Enterprise Additive Manufacturing

This hands-on, 3.5-day course at MIT provides participants with a comprehensive set of knowledge, practical skills, and hands-on experience to adopt and deploy AM processes to drive real world results. 

The course includes:

• >2 hours of technically rich lectures and other multi-modal content that can be accessed at-your-own-pace before the course begins. These lectures cover topics ranging from AM process physics and material properties to cost analysis for common uses of AM in industrial settings.
• An interactive, team-based case study. The bulk of the course is spent on an immersive case study. Participant teams will define an end-use part - which may be a product, a tool, or something else - to be printed. The team will then create initial concept designs, perform economic modeling to create a robust business case, and define a production strategy across processes, materials, and supply-chain considerations. Past projects included entire products, such as a customized sneaker line, to highly-focused applications such as rebar ties or heat exchangers.  Projects that resonate with the teams and are close to their personal or professional interests are strongly encouraged.
• Access to leading-edge equipment and software. MIT has a range of high-precision and industrially-relevant AM equipment across most materials including metals, polymers, cement. Advanced metrology tools, including Computed Tomography and 3D light-based scanning are used to characterize and refine prototypes. An exemplary list of machine tools is available on the MIT Center for Advanced Production Technologies website. Computational design software for component design and build simulation software for prototype optimization may also be used if of interest to project teams.
• A multidisciplinary and deeply experienced team of speakers.
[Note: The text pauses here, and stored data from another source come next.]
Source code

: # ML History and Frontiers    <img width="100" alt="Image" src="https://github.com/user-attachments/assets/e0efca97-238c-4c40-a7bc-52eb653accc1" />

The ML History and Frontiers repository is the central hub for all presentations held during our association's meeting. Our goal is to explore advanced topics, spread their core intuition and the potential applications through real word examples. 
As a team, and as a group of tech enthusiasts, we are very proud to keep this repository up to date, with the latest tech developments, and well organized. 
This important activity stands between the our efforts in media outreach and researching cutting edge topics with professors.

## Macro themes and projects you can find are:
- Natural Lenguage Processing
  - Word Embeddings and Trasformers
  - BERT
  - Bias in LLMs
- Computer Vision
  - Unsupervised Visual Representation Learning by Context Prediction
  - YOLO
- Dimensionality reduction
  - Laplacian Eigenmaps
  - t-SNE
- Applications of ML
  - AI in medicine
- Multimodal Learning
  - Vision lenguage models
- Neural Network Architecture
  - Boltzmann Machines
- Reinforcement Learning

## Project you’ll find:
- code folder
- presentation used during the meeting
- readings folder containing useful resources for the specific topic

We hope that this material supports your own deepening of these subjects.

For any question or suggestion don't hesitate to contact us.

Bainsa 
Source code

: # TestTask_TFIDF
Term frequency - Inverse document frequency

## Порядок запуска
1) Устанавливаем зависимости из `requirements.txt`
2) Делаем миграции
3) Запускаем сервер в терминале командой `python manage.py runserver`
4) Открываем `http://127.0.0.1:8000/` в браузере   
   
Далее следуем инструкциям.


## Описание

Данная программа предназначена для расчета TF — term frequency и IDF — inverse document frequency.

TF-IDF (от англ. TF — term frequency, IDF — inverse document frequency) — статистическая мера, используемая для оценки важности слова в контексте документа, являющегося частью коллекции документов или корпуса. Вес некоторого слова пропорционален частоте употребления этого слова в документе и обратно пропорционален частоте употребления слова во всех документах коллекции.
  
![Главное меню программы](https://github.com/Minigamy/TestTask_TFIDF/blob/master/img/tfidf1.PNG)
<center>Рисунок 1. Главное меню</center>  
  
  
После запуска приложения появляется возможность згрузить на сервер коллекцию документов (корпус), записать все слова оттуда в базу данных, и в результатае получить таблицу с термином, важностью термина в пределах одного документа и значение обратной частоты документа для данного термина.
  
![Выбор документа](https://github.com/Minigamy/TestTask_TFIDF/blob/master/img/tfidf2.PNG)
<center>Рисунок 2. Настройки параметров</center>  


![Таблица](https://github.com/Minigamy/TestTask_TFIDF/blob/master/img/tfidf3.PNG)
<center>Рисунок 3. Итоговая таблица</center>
MIT faculty and staff instructors have over 35 years of AM experience combined, and invited speakers from machine OEMs, major technology users, and other leading academics bring additional insight.
• Access to the most innovative region for AM in the world. The Boston Metropolitan Area is where the term “3d printing” was coined and has a greater per-capita density of AM startups than New York, San Francisco, or London. During the workshop, we visit area innovators and technology users on factory tours, and further provide structured networking opportunities to engage the Boston-area ecosystem.
• The flexible, workshop-style format is suitable for participants with any level of AM expertise. Participants new to AM will establish baseline knowledge quickly through introductory lecture content, whereas experienced AM practitioners will benefit from the opportunity to work intensively alongside MIT experts. If you have questions, or would like to understand how this course might suit your interests, please contact Prof. John Hart (ajhart@mit.edu) or Haden Quinlan (hquinlan@mit.edu).
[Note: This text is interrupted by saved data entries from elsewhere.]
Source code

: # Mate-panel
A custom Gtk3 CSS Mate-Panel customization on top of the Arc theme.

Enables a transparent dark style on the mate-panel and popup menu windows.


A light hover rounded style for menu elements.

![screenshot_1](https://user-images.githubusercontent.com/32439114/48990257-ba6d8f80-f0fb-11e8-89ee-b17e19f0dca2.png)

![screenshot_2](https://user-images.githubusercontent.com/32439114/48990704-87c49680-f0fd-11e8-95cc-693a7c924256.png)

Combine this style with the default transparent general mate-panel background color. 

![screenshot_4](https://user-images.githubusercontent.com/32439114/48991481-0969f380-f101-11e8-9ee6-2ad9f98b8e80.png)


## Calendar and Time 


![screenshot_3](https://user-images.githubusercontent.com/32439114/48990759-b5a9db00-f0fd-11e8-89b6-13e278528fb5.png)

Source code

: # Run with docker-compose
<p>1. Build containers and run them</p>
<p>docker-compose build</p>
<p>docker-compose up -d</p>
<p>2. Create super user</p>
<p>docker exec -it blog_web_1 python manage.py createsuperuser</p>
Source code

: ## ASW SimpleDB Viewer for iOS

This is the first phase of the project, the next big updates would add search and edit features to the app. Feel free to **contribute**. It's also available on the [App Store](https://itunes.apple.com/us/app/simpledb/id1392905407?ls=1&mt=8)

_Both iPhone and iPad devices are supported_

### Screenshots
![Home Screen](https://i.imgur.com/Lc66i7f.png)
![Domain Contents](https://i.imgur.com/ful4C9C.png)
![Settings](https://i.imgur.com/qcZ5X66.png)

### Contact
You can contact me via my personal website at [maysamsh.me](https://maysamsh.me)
Certificate of Completion from MIT Professional Education

Learn the fundamentals of additive manufacturing (AM) of metals, polymers, composites, and ceramics, along with those for emerging materials and structures (e.g., electronics, biological tissues).
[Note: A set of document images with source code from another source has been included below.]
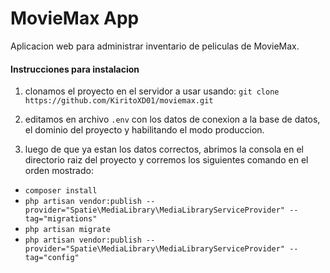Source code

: # MovieMax App

Aplicacion web para administrar inventario de peliculas de MovieMax.

#### Instrucciones para instalacion

1. clonamos el proyecto en el servidor a usar usando: 
`git clone https://github.com/KiritoXD01/moviemax.git`

2. editamos en archivo `.env` con los datos de conexion a la base de datos,
el dominio del proyecto y habilitando el modo produccion.

3. luego de que ya estan los datos correctos, abrimos la consola en el 
directorio raiz del proyecto y corremos los siguientes comando en el orden
mostrado:

- `composer install`
- `php artisan vendor:publish --provider="Spatie\MediaLibrary\MediaLibraryServiceProvider" --tag="migrations"`
- `php artisan migrate`
- `php artisan vendor:publish --provider="Spatie\MediaLibrary\MediaLibraryServiceProvider" --tag="config"`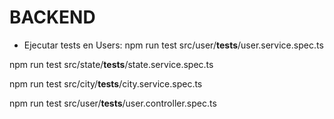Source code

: # BACKEND

- Ejecutar tests en Users:
npm run test src/user/__tests__/user.service.spec.ts

npm run test src/state/__tests__/state.service.spec.ts

npm run test src/city/__tests__/city.service.spec.ts


npm run test src/user/__tests__/user.controller.spec.ts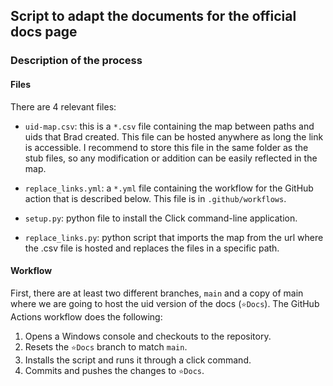 ## Script to adapt the documents for the official docs page

### Description of the process

#### Files 

There are 4 relevant files:

- `uid-map.csv`: this is a `*.csv` file containing the map between paths and uids that Brad created. This file can be hosted anywhere as long the link is accessible. I recommend to store this file in the same folder as the stub files, so any modification or addition can be easily reflected in the map.

- `replace_links.yml`: a `*.yml` file containing the workflow for the GitHub action that is described below. This file is in `.github/workflows`.

- `setup.py`: python file to install the Click command-line application.

- `replace_links.py`: python script that imports the map from the url where the .csv file is hosted and replaces the files in a specific path.

 

#### Workflow

First, there are at least two different branches, `main` and a copy of main where we are going to host the uid version of the docs (`⭐Docs`). The GitHub Actions workflow does the following:

1. Opens a Windows console and checkouts to the repository.
1. Resets the `⭐Docs` branch to match `main`.
1. Installs the script and runs it through a click command.
1. Commits and pushes the changes to `⭐Docs`.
• Understand the operating principles, capabilities, and limitations of state-of-the-art AM methods, including laser powder bed fusion, fused deposition modeling, stereolithography, and material jetting.
• Become familiar with the complete workflow of AM, including computational design, toolpath generation, build preparation, and characterization.
• Compare and contrast the capabilities of AM with conventional manufacturing methods such as machining and molding in terms of rate, quality, cost, and flexibility.
• Gain hands-on experience with state-of-the-art AM machines.
• Study applications of AM across industries, including aviation/space, medical devices, automotive, energy, electronics, and consumer products.
• Via examples and case studies, understand how to quantitatively assess the technical and economic suitability of AM for an application, and project future trends.
• Place AM in the context of the digital manufacturing infrastructure, including advances in robotics, machine learning, and data science.

Links & Resources

• Building the tools of the next manufacturing revolution. MIT News, June 17, 2019.
• New 3-D printer is 10 times faster than commercial counterparts: New design may open opportunities for 3-D-printing technology. MIT News, November 29 2017
• MIT additive manufacturing expert discusses the future of AM and a new comprehensive training course. Fastener news, April 17, 2017
• 3-D printing with cellulose: World’s most abundant polymer could rival petroleum-based plastics as source of printing feedstock. MIT News, March 3, 2017
• 3-D Printing 101: As MIT course challenges students to reinvent 3-D printing, professor aims to share approach with others. MIT News, May 11, 2016

This course will be useful to design engineers, manufacturing engineers, product designers, research engineers, research scientists, managers, VPs of product development and manufacturing, and technology and innovation strategists. The course material is accessible for those new to AM, yet highly comprehensive and valuable for those who already have significant experience with AM.

Requirements

Laptops or tablets are encouraged for this course.